### 出題 1:
リストの「pose: elev=315.5 azim=185.3」を含む行から「Dot at: (295, 317)」を含む行までを、「dist」を「distance」に置き換えて示すこと。ほかは変えず、画像は省くこと。

### 提示文:

■ ■ ■ ■ ■ ■ ■

使用基準を「設定せず」とはどういうことか

──添加物メーカーが、新たに使いたい食品添加物を厚生労働省に申請しようとするとき、毒性データを誰がどう揃えるのですか?

堀江 毒性試験のデータなどを揃えるのは、申請者である添加物製造メーカー側です。メーカー自らが毒性試験をする必要があります。しかし、自社で毒性試験ができない場合は、他の機関に委託することになります。

 ただし、いいかげんな機関が動物実験をしても信頼されないでしょう。そこで、優良試験所規範(GLP)適合施設を持つ機関に依頼をすることになります。

──メーカーが新しく食品添加物を申請して認められる頻度は、実際どのくらいなのですか?

堀江 国際的に安全性が認められ、欧米などで汎用されている添加物(後篇で紹介)を除きますと、最近では数年間に1~2件といった頻度です。

 すでに使われている食品添加物と同じような効果であれば、すでに使われているものを使いなさい、となります。添加物メーカーは、これまでの食品添加物に比べて、安全性が高く、効果も大きいというデータを揃えなければなりません。

──最近、認められた食品添加物にはどのようなものがありますか?

堀江 最近のものでは「ネオテーム」があります。甘味料のアスパルテームに似たもので、大日本住友製薬と米国のニュートラスイートという企業が申請をし、2007年12月、厚生労働省に認可されました。

■ ■ ■ ■ ■ ■ ■

### 出題 2:
食品添加物の申請についての文から、「すでに使われている食品添加物」から「厚生労働省に認可されました。」までを一字も変えずに書き写すこと。

### 提供データ:
■ ■ ■ ■ ■ ■ ■

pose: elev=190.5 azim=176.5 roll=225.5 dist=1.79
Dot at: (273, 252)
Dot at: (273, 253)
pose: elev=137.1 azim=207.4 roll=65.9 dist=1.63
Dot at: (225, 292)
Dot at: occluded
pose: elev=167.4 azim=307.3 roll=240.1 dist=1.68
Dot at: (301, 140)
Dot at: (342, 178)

■ ■ ■ ■ ■ ■ ■

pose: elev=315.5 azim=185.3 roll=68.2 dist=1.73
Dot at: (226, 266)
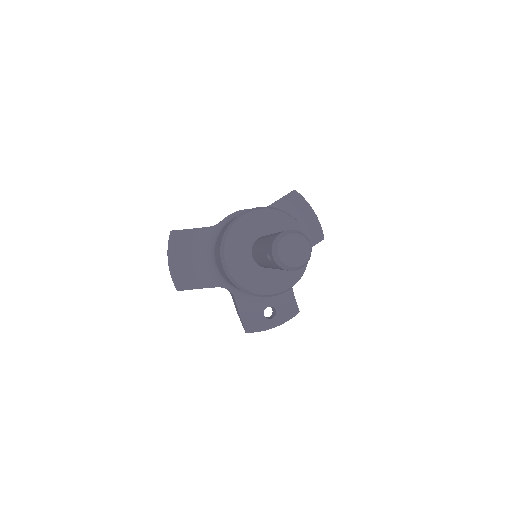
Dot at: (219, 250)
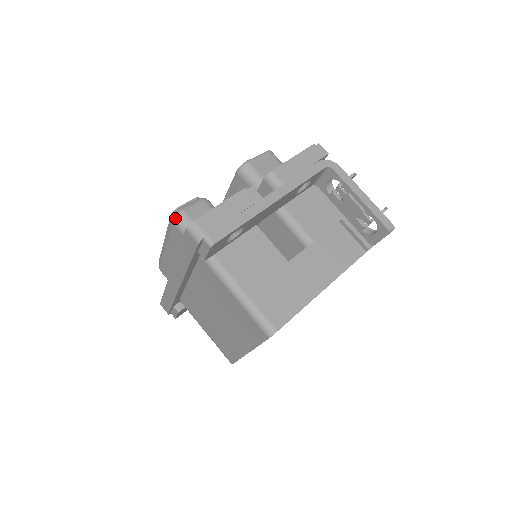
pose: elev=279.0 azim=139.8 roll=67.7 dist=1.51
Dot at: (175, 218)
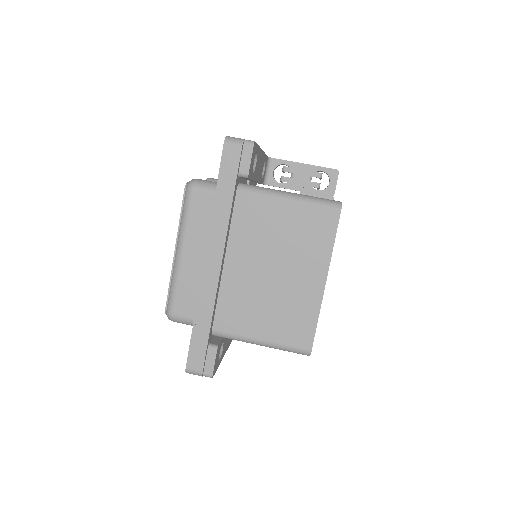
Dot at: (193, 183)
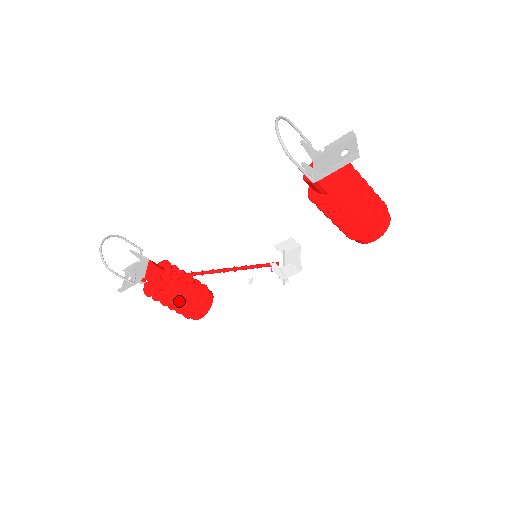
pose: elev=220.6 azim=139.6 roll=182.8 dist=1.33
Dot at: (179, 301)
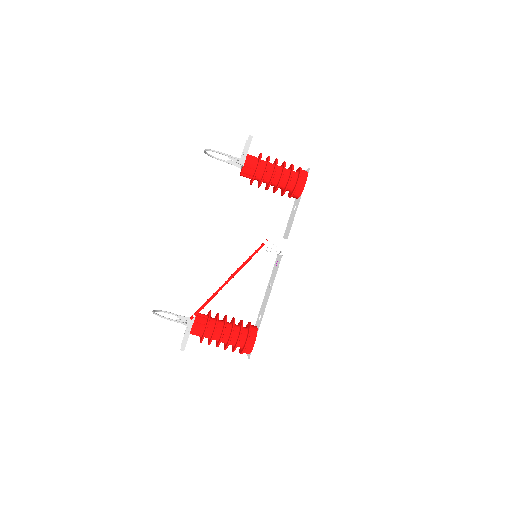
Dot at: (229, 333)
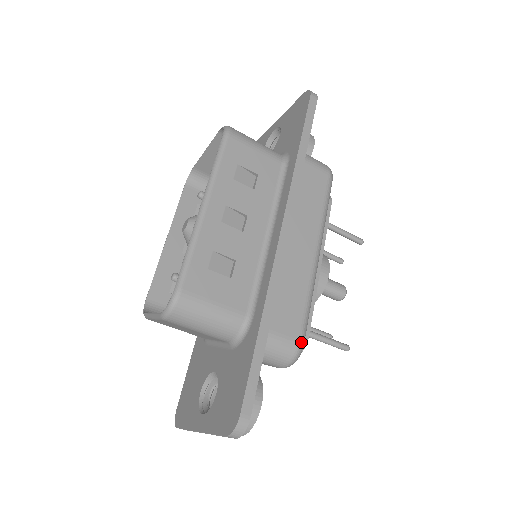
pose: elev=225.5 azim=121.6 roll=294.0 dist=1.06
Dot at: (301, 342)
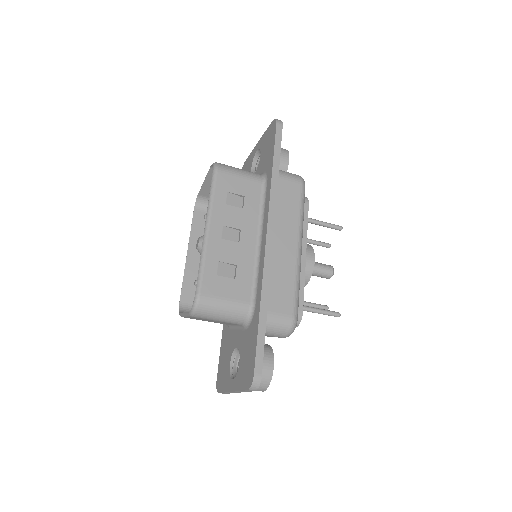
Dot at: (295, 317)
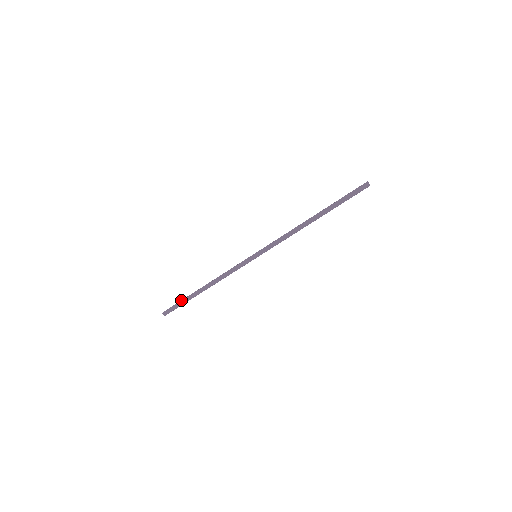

■ ■ ■ ■ ■ ■ ■

### 解答 1:
pose: elev=315.5 azim=185.3 roll=68.2 distance=1.73
Dot at: (226, 266)
Dot at: (219, 250)
pose: elev=279.0 azim=139.8 roll=67.7 distance=1.51
Dot at: (175, 218)
Dot at: (193, 183)
pose: elev=220.6 azim=139.6 roll=182.8 distance=1.33
Dot at: (179, 301)
Dot at: (229, 333)
pose: elev=225.5 azim=121.6 roll=294.0 distance=1.06
Dot at: (301, 342)
Dot at: (295, 317)

### 解答 2:
すでに使われている食品添加物と同じような効果であれば、すでに使われているものを使いなさい、となります。添加物メーカーは、これまでの食品添加物に比べて、安全性が高く、効果も大きいというデータを揃えなければなりません。

──最近、認められた食品添加物にはどのようなものがありますか?

堀江 最近のものでは「ネオテーム」があります。甘味料のアスパルテームに似たもので、大日本住友製薬と米国のニュートラスイートという企業が申請をし、2007年12月、厚生労働省に認可されました。